Tidak ada jawaban dari Fikri

"Jawab pertanyaan papah Fikri!"

"Iya... Fikri memang tidak masuk, papah puas?!"

"Semakin hari sikap kamu makin menjadi-jadi kamu mau dikeluarkan lagi dari sekolah? Apa itu yang kamu mau? Jawab papah Fikri!"

"Biarin ph, biarin aku dikeluarin lagi, aku tidak peduli."

"Kamu..." Ketika akan meluapkan amarahnya Pak Kusuma seketika mengingat pesan ibu Rani istrinya bahwa dia harus menghadapi sikap saja dengan lembut. Jangan dengan kekerasan. Perlahan dia berusaha mengalah dan berusaha menjelaskan semuanya baik-baik kepada Fikri.
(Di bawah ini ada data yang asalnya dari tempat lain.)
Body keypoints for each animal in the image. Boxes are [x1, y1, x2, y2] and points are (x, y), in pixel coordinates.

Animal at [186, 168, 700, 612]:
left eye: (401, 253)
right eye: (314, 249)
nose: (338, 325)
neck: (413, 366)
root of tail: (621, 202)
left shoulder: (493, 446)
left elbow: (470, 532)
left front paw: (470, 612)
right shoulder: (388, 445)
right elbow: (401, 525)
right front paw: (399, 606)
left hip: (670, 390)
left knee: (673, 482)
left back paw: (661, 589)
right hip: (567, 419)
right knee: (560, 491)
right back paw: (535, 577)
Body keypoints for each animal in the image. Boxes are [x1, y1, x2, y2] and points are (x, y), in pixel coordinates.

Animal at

"Papah tahu kenapa kamu melakukan semua ini, papa minta maaf karena sudah menamparmu, tapi itu semua papah lakukan untuk kamu juga nak."
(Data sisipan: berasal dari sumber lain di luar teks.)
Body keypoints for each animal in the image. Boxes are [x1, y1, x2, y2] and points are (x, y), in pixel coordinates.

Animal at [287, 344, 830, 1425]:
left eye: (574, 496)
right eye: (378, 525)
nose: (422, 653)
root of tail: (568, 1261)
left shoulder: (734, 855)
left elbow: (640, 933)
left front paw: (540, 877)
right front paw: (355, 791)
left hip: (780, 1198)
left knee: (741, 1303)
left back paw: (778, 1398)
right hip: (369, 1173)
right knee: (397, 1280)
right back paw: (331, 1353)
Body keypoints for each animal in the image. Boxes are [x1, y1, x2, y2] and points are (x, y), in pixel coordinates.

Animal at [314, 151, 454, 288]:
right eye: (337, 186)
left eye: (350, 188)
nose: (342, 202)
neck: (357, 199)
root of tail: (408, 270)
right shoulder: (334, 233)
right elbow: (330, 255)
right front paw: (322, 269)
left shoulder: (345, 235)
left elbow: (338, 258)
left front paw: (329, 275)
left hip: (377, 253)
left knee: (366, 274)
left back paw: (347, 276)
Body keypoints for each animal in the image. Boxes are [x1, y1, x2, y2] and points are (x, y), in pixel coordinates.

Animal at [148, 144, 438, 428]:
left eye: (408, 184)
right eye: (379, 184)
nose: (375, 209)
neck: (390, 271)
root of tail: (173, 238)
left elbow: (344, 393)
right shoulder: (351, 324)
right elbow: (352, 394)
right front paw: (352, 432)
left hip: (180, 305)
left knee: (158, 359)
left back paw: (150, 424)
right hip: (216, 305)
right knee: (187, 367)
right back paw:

"Untuk Fikri pah? Bohong!"

"Semenjak mama meninggal papah tidak sayang lagi sama Fikri. Papah hanya memperhatikan istri papah yang baru itu."

"Kamu tahu kan setiap hari papah sibuk di kantor, papah tidak punya waktu untuk memperhatikan kamu, dan papa minta maaf. Papah tahu kamu belum bisa menerima pernikahan papa dengan ibu Rani, tapi cobalah untuk mengenali anak. Dia itu perempuan yang baik, dia juga menyayangi kamu seperti anaknya sendiri. Papah menikah dengan ibu Rani itu semua untuk kebaikan kamu juga nak, papah berharap ada yang bisa mengurus kamu di rumah, kamu bisa mendapatkan kasih sayang dari seorang ibu lagi seperti dulu. Papah tidak mau kamu kesepian di rumah mama dan papah juga menikah dengan ibu Rani itu semua karena... " Pak Kusuma terhenti, seolah ada sesuatu yang menahannya, membuatnya tak mampu melanjutkan apa yang akan dia katakan.
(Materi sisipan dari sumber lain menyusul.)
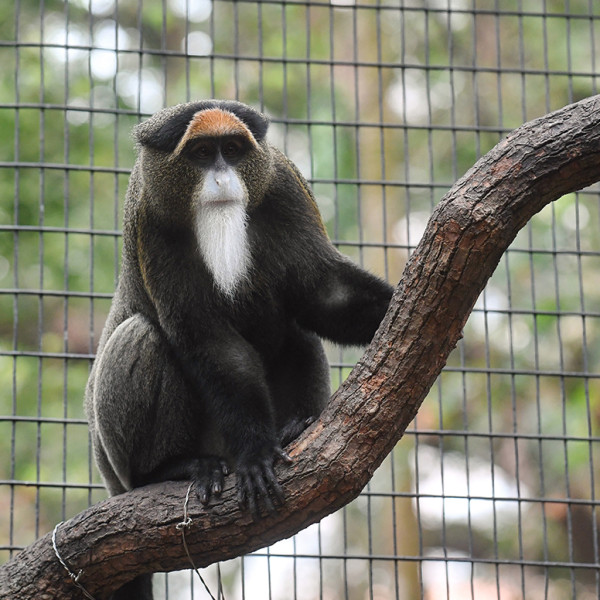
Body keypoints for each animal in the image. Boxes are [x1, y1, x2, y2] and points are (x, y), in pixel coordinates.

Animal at [84, 99, 394, 600]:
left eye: (231, 149)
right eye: (201, 154)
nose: (222, 177)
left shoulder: (284, 185)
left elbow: (322, 291)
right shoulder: (152, 219)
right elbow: (209, 341)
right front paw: (255, 454)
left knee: (295, 328)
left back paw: (297, 426)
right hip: (120, 460)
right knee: (140, 335)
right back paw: (175, 468)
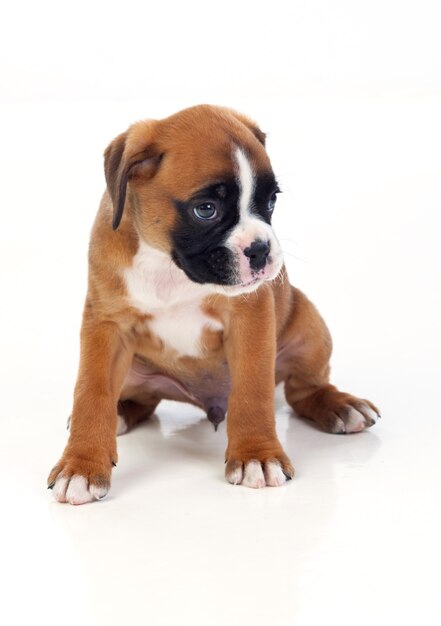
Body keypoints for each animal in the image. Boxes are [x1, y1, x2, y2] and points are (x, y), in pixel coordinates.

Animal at [47, 102, 378, 502]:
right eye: (206, 209)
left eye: (271, 201)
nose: (261, 249)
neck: (167, 264)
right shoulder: (106, 326)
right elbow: (91, 393)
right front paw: (81, 464)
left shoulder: (250, 319)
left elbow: (252, 392)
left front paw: (256, 456)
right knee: (142, 400)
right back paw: (121, 411)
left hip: (310, 327)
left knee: (304, 390)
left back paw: (340, 406)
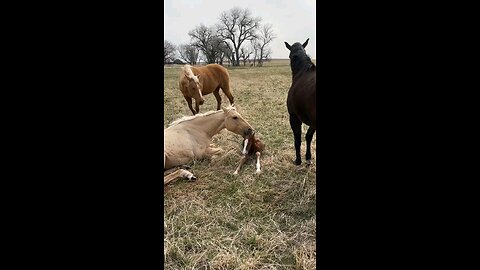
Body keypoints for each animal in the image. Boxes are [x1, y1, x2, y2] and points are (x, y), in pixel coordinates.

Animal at [284, 37, 316, 165]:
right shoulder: (313, 122)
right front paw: (308, 157)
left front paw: (298, 160)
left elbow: (297, 139)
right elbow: (308, 136)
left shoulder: (294, 117)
"Karena apa pah? " Desak Fikri.

"Maafkan papah, saat ini papah belum bisa memberitahu kamu."

"Sudahlah, semuanya udah jelas. Papah tidak usah repot-repot lagi menjelaskan semuanya sama Fikri." Fikri pun berjalan meninggalkan Pak Kusuma, dan segera menuju kamarnya tanpa mempedulikan panggilan ayahnya.

"Fikri ! Fikri! "

Di kamar, Fikri termenung berusaha mencerna apa yang dikatakan ayahnya tadi, yang dia tahu semenjak kepergian mamanya, ayahnya tidak lagi sayang padanya. Karena itu dia pun menikah lagi. Tapi apa yang dikatakan oleh Pak Kusuma tadi benar-benar berbanding terbalik dengan apa yang dipikirkan oleh Fikri. Dan dia masih bingung dengan apa yang berusaha papanya ingin katakan tadi.

"Apa benar kata masih sayang sama aku? Apa benar dia menikah dengan ibu Rani itu semua untuk kebaikan aku juga? Supaya aku tidak kesepian di rumah? Dan apa yang ingin papa katakan tadi? Aarrkkk... Fikri mengacak-acak rambutnya.